Task objective — From the records below, output exactly the lines starting at the line with "pinky mcp: (132, 206)" and ending at the line with "pinky tip: (68, 155)", both of them included, but no pictures.

Records supplied —
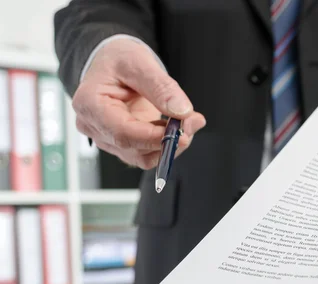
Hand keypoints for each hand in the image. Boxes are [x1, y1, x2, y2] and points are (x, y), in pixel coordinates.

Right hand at [73, 39, 205, 168]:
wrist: (111, 63)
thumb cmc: (117, 59)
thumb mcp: (139, 63)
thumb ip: (161, 87)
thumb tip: (182, 111)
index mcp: (89, 104)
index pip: (122, 133)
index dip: (154, 137)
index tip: (181, 131)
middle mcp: (94, 126)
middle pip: (134, 148)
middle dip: (168, 139)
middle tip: (194, 121)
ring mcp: (108, 138)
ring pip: (143, 156)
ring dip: (170, 144)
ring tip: (188, 120)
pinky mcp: (123, 143)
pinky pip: (147, 153)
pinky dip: (166, 143)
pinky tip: (177, 126)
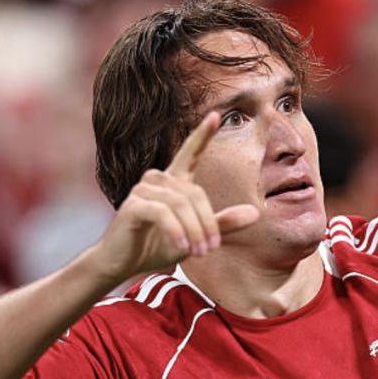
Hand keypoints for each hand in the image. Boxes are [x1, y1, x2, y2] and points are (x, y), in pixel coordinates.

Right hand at [95, 112, 259, 282]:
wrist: (122, 263)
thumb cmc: (156, 246)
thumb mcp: (195, 237)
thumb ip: (222, 224)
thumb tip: (256, 213)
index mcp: (173, 181)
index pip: (189, 152)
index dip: (203, 135)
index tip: (216, 116)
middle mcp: (157, 179)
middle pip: (194, 193)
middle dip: (207, 223)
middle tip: (211, 249)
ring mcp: (142, 190)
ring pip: (180, 203)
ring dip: (193, 230)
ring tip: (198, 252)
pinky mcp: (132, 206)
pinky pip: (162, 213)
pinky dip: (176, 231)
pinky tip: (181, 248)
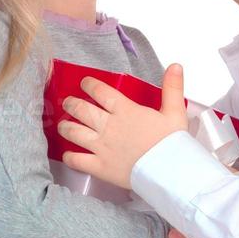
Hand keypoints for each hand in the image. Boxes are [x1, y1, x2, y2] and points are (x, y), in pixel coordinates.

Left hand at [57, 64, 190, 189]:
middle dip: (71, 104)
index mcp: (125, 111)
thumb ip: (172, 88)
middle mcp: (109, 126)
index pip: (100, 91)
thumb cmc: (172, 143)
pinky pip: (77, 161)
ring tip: (63, 125)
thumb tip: (175, 66)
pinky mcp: (100, 167)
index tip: (85, 83)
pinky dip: (69, 158)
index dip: (89, 85)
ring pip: (74, 132)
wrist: (169, 171)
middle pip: (81, 110)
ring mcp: (101, 147)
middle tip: (68, 102)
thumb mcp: (175, 112)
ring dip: (65, 127)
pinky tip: (68, 155)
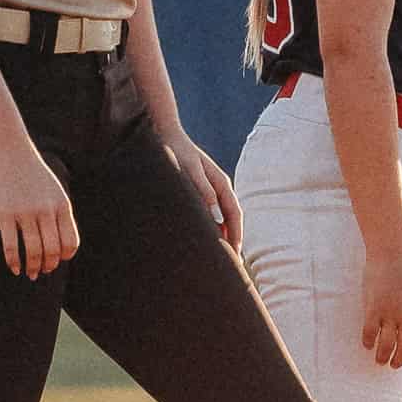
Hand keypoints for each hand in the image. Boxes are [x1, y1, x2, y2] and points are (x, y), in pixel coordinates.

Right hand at [0, 145, 78, 279]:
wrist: (8, 149)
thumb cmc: (30, 171)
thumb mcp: (52, 189)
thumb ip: (58, 211)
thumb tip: (59, 240)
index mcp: (62, 205)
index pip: (71, 242)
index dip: (65, 257)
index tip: (56, 261)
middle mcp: (46, 210)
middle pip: (52, 251)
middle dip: (48, 266)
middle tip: (42, 271)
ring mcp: (26, 212)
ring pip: (33, 251)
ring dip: (32, 267)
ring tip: (30, 273)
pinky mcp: (5, 213)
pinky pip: (11, 246)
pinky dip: (13, 262)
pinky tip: (14, 269)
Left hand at [164, 131, 242, 253]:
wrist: (164, 136)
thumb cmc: (176, 152)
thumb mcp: (189, 169)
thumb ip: (202, 188)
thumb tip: (215, 211)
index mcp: (221, 183)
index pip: (235, 215)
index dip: (236, 235)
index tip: (235, 254)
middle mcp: (218, 188)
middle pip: (231, 219)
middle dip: (232, 240)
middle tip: (232, 264)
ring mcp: (209, 191)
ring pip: (221, 218)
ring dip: (222, 237)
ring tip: (220, 258)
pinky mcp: (198, 193)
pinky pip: (209, 215)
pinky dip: (210, 229)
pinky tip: (203, 240)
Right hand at [361, 248, 401, 367]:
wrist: (392, 252)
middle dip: (398, 361)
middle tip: (391, 364)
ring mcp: (391, 313)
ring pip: (387, 346)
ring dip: (382, 357)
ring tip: (379, 359)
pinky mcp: (374, 308)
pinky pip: (370, 333)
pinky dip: (368, 342)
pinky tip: (367, 343)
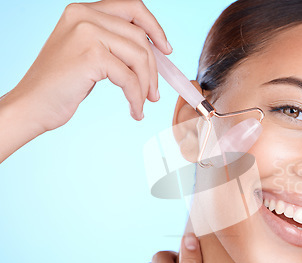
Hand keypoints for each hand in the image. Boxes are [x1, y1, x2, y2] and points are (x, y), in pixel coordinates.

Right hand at [3, 0, 170, 132]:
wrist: (32, 104)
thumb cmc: (60, 84)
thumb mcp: (87, 52)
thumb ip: (113, 43)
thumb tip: (153, 51)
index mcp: (83, 10)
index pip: (132, 8)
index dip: (154, 28)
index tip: (166, 50)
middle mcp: (85, 15)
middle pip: (140, 38)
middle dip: (152, 68)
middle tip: (154, 92)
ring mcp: (87, 33)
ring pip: (139, 57)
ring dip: (146, 85)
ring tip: (143, 102)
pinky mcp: (92, 55)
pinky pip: (129, 78)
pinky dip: (136, 97)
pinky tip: (135, 110)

Your response —
pinky mcp: (132, 206)
pinky pip: (162, 213)
pinky dip: (176, 231)
pinky tip: (181, 248)
Hand keypoints for each hand in the image. Boxes are [x1, y1, x2, y2] and points are (x, y), in pixel coordinates.

Left hand at [57, 64, 190, 189]:
middle dip: (71, 104)
index mcp: (125, 111)
thumb ip: (172, 88)
middle mcp: (109, 126)
index pip: (100, 91)
thumb cmc: (172, 143)
pinky pip: (77, 161)
ring tip: (63, 125)
thumb tip: (175, 66)
pinky mcp: (100, 167)
index tip: (85, 83)
pinky dip: (69, 158)
index dip: (89, 85)
ring pip: (74, 132)
wrist: (169, 171)
middle pip: (81, 110)
ring mcp: (101, 147)
middle tip: (68, 102)
thumb mcp: (175, 112)
ring dip: (65, 127)
pinky tip: (68, 155)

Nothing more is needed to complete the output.